#### [Excerpted passage]
◇ ◇ ◇
China’s economy, of course, also had an off year, with growth trending down. But, it’s hard to place the blame there. At 7.5%, China’s economy is still growing at around triple the rate of the US. China’s publicly-traded equities market, meanwhile, turned in a stellar performance, with the overall Chinese stock exchange average up 52% in 2014, compared to a 11.4% rise in the US S&P. When stock markets do well, PE firms should also, especially with exits.

While IPO exits for Chinese companies in US, HK and China reached 221, compared to only 66 in 2013, the ultimate measure of success in PE investing is not the number of IPOs. It’s the amount of capital and profits paid back to LP investors. This is China PE’s greatest weakness.

Over the last decade, China PE firms have returned only about 30% of the money invested with them to their LPs. This compares to the US, where PE firms over the same period returned twice the money invested by LPs. In other words, in China, as 2015 commences, PE firm investors are sitting on large cash losses.

China private equity distributions to LPs

 

China PE firms say they hope to return more money to their LPs in the future.  But, this poor pay-out performance is already having an adverse impact on the China PE industry. It is getting harder for most China PE firms to raise new capital. If this trend continues, there will be two negative consequences – first, the China PE industry, now the second largest in the world,  will shrink in size. Second, and more damaging for China’s overall economic competitiveness, the investment capital available for Chinese companies will decline. PE capital has provided over the past decade much-needed fuel for the growth of China’s private sector.

What accounts for this poor performance of China private equity compared to the US? One overlooked reason: China PE has lost the knack of investing and exiting profitably from Chinese industrial and manufacturing companies. Broadly speaking, this sector was the focus of about half the PE deals done up to 2011 when new deals peaked. That mirrors the fact manufacturing accounts for half of China’s GDP and traditionally has achieved high levels (over 30%) of value-added.
◇ ◇ ◇
#### [Tasks to perform]
a) Rewrite the passage on China private equity between "While IPO exits" and "PE’s greatest weakness.", inclusive, replacing "LP investors" with "limited partners".
b) Select every line of the entries below that contains the string "return", matching case exactly.

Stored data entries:
◇ ◇ ◇
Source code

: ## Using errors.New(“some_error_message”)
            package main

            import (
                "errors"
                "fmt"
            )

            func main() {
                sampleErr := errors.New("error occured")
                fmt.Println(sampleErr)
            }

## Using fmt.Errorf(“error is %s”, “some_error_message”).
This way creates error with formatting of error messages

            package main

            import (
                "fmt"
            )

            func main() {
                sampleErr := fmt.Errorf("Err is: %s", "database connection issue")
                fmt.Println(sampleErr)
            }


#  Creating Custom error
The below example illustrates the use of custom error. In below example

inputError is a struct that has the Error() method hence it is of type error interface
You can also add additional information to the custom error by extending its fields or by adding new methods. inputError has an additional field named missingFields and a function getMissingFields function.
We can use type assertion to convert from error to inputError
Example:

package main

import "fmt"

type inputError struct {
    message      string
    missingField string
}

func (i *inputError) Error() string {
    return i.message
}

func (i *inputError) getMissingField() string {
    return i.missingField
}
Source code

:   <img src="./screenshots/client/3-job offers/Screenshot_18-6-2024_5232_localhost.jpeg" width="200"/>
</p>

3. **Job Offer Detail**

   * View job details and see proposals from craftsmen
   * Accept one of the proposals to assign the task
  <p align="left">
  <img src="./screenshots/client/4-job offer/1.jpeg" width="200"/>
◇ ◇ ◇
#### [Results for the exercise]
a)
While IPO exits for Chinese companies in US, HK and China reached 221, compared to only 66 in 2013, the ultimate measure of success in PE investing is not the number of IPOs. It’s the amount of capital and profits paid back to limited partners. This is China PE’s greatest weakness.

b)
    return i.message
    return i.missingField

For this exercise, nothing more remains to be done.